To integrate this love language into your relationship, be mindful of when your partner does something kind for you, and comment on it directly. Instead of assuming a hug will get the point across, use your words and let them know that you appreciate everything they do for you.
The desire for gifts as a love language often gets a bad reputation. People conjure up an image of spoiled, shallow people desperate for presents, who won’t be happy with anything less than a five-star holiday stay for Valentine’s Day, and who only say ‘I love you’ when presented with a new pair of shoes. This stereotype couldn’t be further from the truth.
Those for whom the receipt of gifts is their preferred love language can be the most sentimental people you’re likely to meet. They do not care about what a gift cost or how big it is; instead, they are flattered and excited that some item reminded you of them while they weren’t around, and that you went to the trouble of getting it for them. These are the people who will always show up to your house with your favourite chocolates or drink “just because”, and who will surprise you with a book on plants because they remembered you saying you wanted to get into gardening.

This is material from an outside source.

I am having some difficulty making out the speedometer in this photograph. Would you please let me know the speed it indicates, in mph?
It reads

Integrating this love language into your life doesn’t have to mean spending tonnes of money. If you have a hobby that involves creating something, just know that spending time making your partner a scarf or writing them a poem would be seen as the height of romantic gesture to your partner. Paying attention to things that delight them, and occasionally referencing their interests with small presents like plushies or books on a certain favourite topic, will let them know that you listen to and care about them.
Acts of service
Despite what some may think, acts of service is not a made-up love language invented to help people get out of doing the washing up. On the contrary, if you notice your partner consistently opting to do the chores they know you hate, they are probably expressing their love in the most meaningful terms they can think of.
Those for whom acts of service is their preferred love language believe that love is, at its core, about working together to make each other’s lives as comfortable and happy as possible. If they want to show you that they care, they will go out of their way to eliminate whatever is causing you the most stress in your daily routine, whether that’s by walking the dog for you, making dinner, or running you a bath and leaving you alone to decompress for a while.

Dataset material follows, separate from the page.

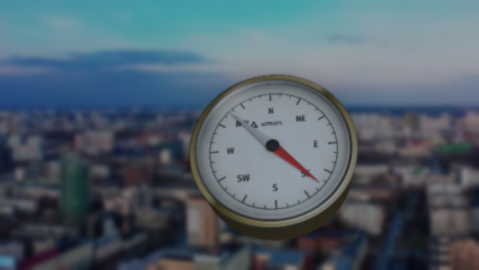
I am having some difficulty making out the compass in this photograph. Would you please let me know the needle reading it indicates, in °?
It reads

Integrating this love language into your own life couldn’t be easier. Figure out whatever tasks your partner hates or finds difficult, and help them with those tasks. If you notice they always do the laundry but procrastinate folding it, putting the clothes away for them will make them feel as though they are cared for and appreciated. If you move their favourite mug to right next to the coffee maker for them every night before bed, they will recognise that you know them well enough to predict what they will love.

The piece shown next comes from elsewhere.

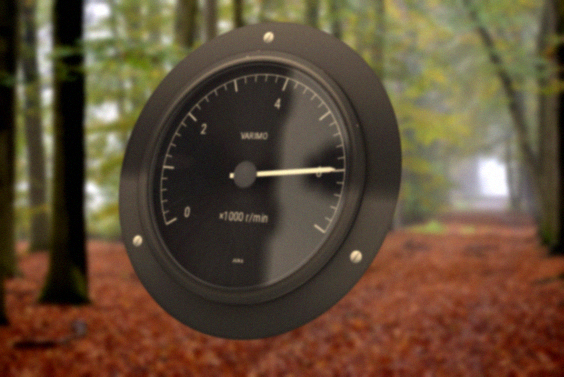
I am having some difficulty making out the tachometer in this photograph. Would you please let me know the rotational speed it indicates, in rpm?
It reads 6000 rpm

In any relationship, it’s important for both partners to spend time apart as well as together, pursuing separate hobbies and maintaining individual friendships. However, people will differ in just how much alone time they believe they need in a relationship, and how self-sufficient they want to be. While some people are content to see their partner at bedtime and for the occasional date night, others need more dedicated time with their partner to be satisfied.
Those with the love language of quality time find that they regain energy just by being around their partner, whether they are on a “proper” date or not. They will probably offer to keep you company even while you are doing solo or mundane tasks, sitting beside you while you read or play video games, or chatting in the kitchen while you do the dishes. Above all, they will want to demonstrate that they want to be around you, even if you’re both doing your own thing while hanging out.
Making time for your partner is the best way to integrate this love language into your relationship. Even if they’re making dinner, helping to tidy as they cook, or just sitting at the table to ask about their day, will make a huge difference. For birthdays or holidays, buying them an experience that you can both do together will let them know that you view the two of you as a unit, and that you enjoy spending time with them.
Much like those with the love language of quality time, those who prioritise physical touch find it relaxing and rejuvenating to be close to their partner. Specifically though, people with this love language will express love towards their partners by being in close physical contact with them: hugging, holding hands, or just snuggling up on the couch.
Rather than being based on clinginess or insecurity, those with this love language find that touch is the most direct and intimate way to communicate their feelings. For them, a forehead kiss is the best way to communicate tenderness or care, and holding hands can be flirty, sweet or steadfast. They will often find excuses to touch you, brushing lint off your shirt, moving your hair out of your eyes or leaning against you.
To integrate this love language into your life, simply make time to touch your partner. Whether that’s by holding hands as you walk, or by hugging them from behind while they make breakfast, these small moments will stick in their memory and make them smile. This principle can be escalated into things like massages or dance lessons, which will give you and your partner an excuse to really get close.